George Judson leaped to his feet and went rushing out of the office and three steps at a time downward to his car. As he went there came over him with a rush a sense of all that he owed to this man.

"Quick! to Mr. Morris's!" he called to his chauffeur; and in an incredibly short time, as if he had plunged in a straight arrow flight, was being admitted by the housekeeper—for Milton Morris would never come to butlers. She was a tall, angular Scandinavian type, with the natural gloom upon her countenance considerably heightened.

"He is upstairs in his room, sir—you know where," said the woman solemnly, waving George on before her and following laggingly.

He bounded up the steps, but on the floor above halted, breathless. No servants were in sight. The bedchamber of Milton Morris stood at the far end in the corner over-looking Fort Street from a broad expanse of window. This door was ajar and George approached with trepidation and entered noiselessly, expecting to find a roomful of doctors and nurses.

Instead the chamber was empty save for Milton Morris. He lay upon the bed in which he had slept, a little on one side, his cheek denting the pillow, his finely etched features in repose, his iron-gray hair but slightly rumpled.

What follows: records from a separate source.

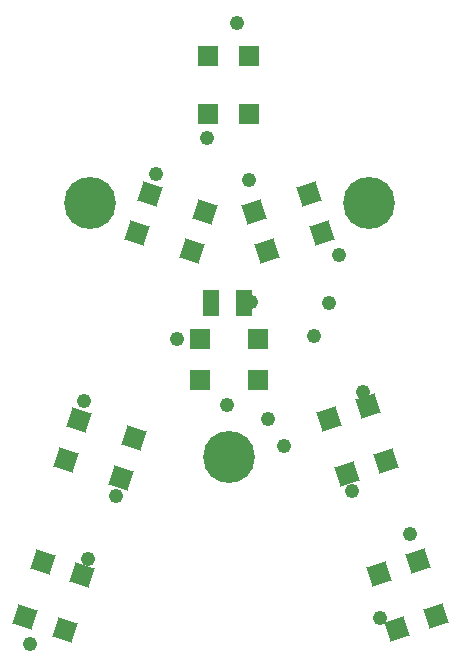
<source format=gts>
%FSLAX25Y25*%
%MOIN*%
G70*
G01*
G75*
G04 Layer_Color=128*
%ADD10R,0.05000X0.08000*%
%ADD11R,0.05906X0.05906*%
%ADD12P,0.08352X4X297.0*%
%ADD13P,0.08352X4X207.0*%
%ADD14R,0.05906X0.05906*%
%ADD15P,0.08352X4X63.0*%
%ADD16P,0.08352X4X153.0*%
%ADD17C,0.02500*%
%ADD18C,0.16500*%
%ADD19C,0.04000*%
%ADD20R,0.17716X0.12205*%
G04:AMPARAMS|DCode=21|XSize=80mil|YSize=50mil|CornerRadius=0mil|HoleSize=0mil|Usage=FLASHONLY|Rotation=108.000|XOffset=0mil|YOffset=0mil|HoleType=Round|Shape=Rectangle|*
%AMROTATEDRECTD21*
4,1,4,0.03614,-0.03032,-0.01142,-0.04577,-0.03614,0.03032,0.01142,0.04577,0.03614,-0.03032,0.0*
%
%ADD21ROTATEDRECTD21*%

G04:AMPARAMS|DCode=22|XSize=80mil|YSize=50mil|CornerRadius=0mil|HoleSize=0mil|Usage=FLASHONLY|Rotation=252.000|XOffset=0mil|YOffset=0mil|HoleType=Round|Shape=Rectangle|*
%AMROTATEDRECTD22*
4,1,4,-0.01142,0.04577,0.03614,0.03032,0.01142,-0.04577,-0.03614,-0.03032,-0.01142,0.04577,0.0*
%
%ADD22ROTATEDRECTD22*%

%ADD23C,0.01000*%
%ADD24C,0.01200*%
%ADD25R,0.04000X0.07000*%
%ADD26R,0.04906X0.04906*%
%ADD27P,0.06937X4X297.0*%
%ADD28P,0.06937X4X207.0*%
%ADD29R,0.04906X0.04906*%
%ADD30P,0.06937X4X63.0*%
%ADD31P,0.06937X4X153.0*%
%ADD32R,0.16716X0.11205*%
G04:AMPARAMS|DCode=33|XSize=70mil|YSize=40mil|CornerRadius=0mil|HoleSize=0mil|Usage=FLASHONLY|Rotation=108.000|XOffset=0mil|YOffset=0mil|HoleType=Round|Shape=Rectangle|*
%AMROTATEDRECTD33*
4,1,4,0.02984,-0.02711,-0.00821,-0.03947,-0.02984,0.02711,0.00821,0.03947,0.02984,-0.02711,0.0*
%
%ADD33ROTATEDRECTD33*%

G04:AMPARAMS|DCode=34|XSize=70mil|YSize=40mil|CornerRadius=0mil|HoleSize=0mil|Usage=FLASHONLY|Rotation=252.000|XOffset=0mil|YOffset=0mil|HoleType=Round|Shape=Rectangle|*
%AMROTATEDRECTD34*
4,1,4,-0.00821,0.03947,0.02984,0.02711,0.00821,-0.03947,-0.02984,-0.02711,-0.00821,0.03947,0.0*
%
%ADD34ROTATEDRECTD34*%

%ADD35R,0.05800X0.08800*%
%ADD36R,0.06706X0.06706*%
%ADD37P,0.09483X4X297.0*%
%ADD38P,0.09483X4X207.0*%
%ADD39R,0.06706X0.06706*%
%ADD40P,0.09483X4X63.0*%
%ADD41P,0.09483X4X153.0*%
%ADD42C,0.17300*%
%ADD43C,0.04800*%
D35*
X585300Y475600D02*
D03*
X574300D02*
D03*
D36*
X570654Y449810D02*
D03*
Y463590D02*
D03*
X589946Y449810D02*
D03*
Y463590D02*
D03*
D37*
X518328Y389303D02*
D03*
X531433Y385045D02*
D03*
X512367Y370955D02*
D03*
X525472Y366697D02*
D03*
D38*
X548603Y430572D02*
D03*
X544345Y417467D02*
D03*
X530256Y436533D02*
D03*
X525997Y423428D02*
D03*
X572303Y506072D02*
D03*
X568045Y492967D02*
D03*
X553956Y512033D02*
D03*
X549697Y498928D02*
D03*
D39*
X587090Y538554D02*
D03*
X573310D02*
D03*
X587090Y557846D02*
D03*
X573310D02*
D03*
D40*
X592856Y492867D02*
D03*
X588597Y505972D02*
D03*
X611203Y498828D02*
D03*
X606945Y511933D02*
D03*
D41*
X632633Y422856D02*
D03*
X619528Y418597D02*
D03*
X626672Y441203D02*
D03*
X613567Y436944D02*
D03*
X630267Y385244D02*
D03*
X643372Y389503D02*
D03*
X636228Y366897D02*
D03*
X649333Y371156D02*
D03*
D42*
X533800Y509000D02*
D03*
X626800Y508900D02*
D03*
X580300Y424300D02*
D03*
D43*
X587000Y516500D02*
D03*
X630500Y370500D02*
D03*
X640500Y398500D02*
D03*
X621390Y413131D02*
D03*
X625000Y446000D02*
D03*
X532000Y443000D02*
D03*
X542684Y411187D02*
D03*
X533319Y390314D02*
D03*
X514000Y362000D02*
D03*
X556000Y518500D02*
D03*
X573000Y530500D02*
D03*
X583000Y569000D02*
D03*
X593395Y437106D02*
D03*
X617000Y491500D02*
D03*
X587500Y476000D02*
D03*
X613500Y475500D02*
D03*
X579500Y441500D02*
D03*
X563000Y463500D02*
D03*
X598500Y428000D02*
D03*
X608500Y464500D02*
D03*
M02*

</source>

"Mr. Morris!" George called in a tone that trembled despite the manly quality of its appeal. "Mr. Morris!" Humbly this second time, he pleaded to be heard, and there was in his voice something of that gratitude he owed and always had been ready to acknowledge.

But there was no answer to the call; no response to the plea in it.

Stilled and awed by the silence, George touched the strong hand of Morris as it lay upon his breast. The cold of it chilled and startled him afresh; but he braced himself and still held it—tenderly, while the realization sank into his mind of what this was before him. It was Death!

Milton Morris was dead! At fifty-six he had quietly lain down to a night of rest under a burden of weariness so great that it took the sleep of death to provide repose. Such men, in modern industry, wear themselves out so soon.

Inarticulate and broken by so sudden a blow, George dropped upon his knees, his face buried in the bedclothes that formed the shroud, his body shaken by sobs.

George passed a reverent hand over the icy brow and smoothed back the locks of iron gray hair from it—a finely moulded forehead that, which had housed a finely organized brain. But as the young man gazed, a flood of recollections swept over him, and with it a welling up of that deep affection which he felt for this kindly, able man who had been to him half father, half elder-brother, loyal, unassuming friend, partner and fellow-creator of a great enterprise.

Dead! Milton Morris dead! His friend and associate! George Judson was appalled and staggered. Despite his vibrant young strength he felt himself suddenly bereft of all, even of his audacity.

"God! What'll I do without him?" he cried humbly. "What'll I do without him?"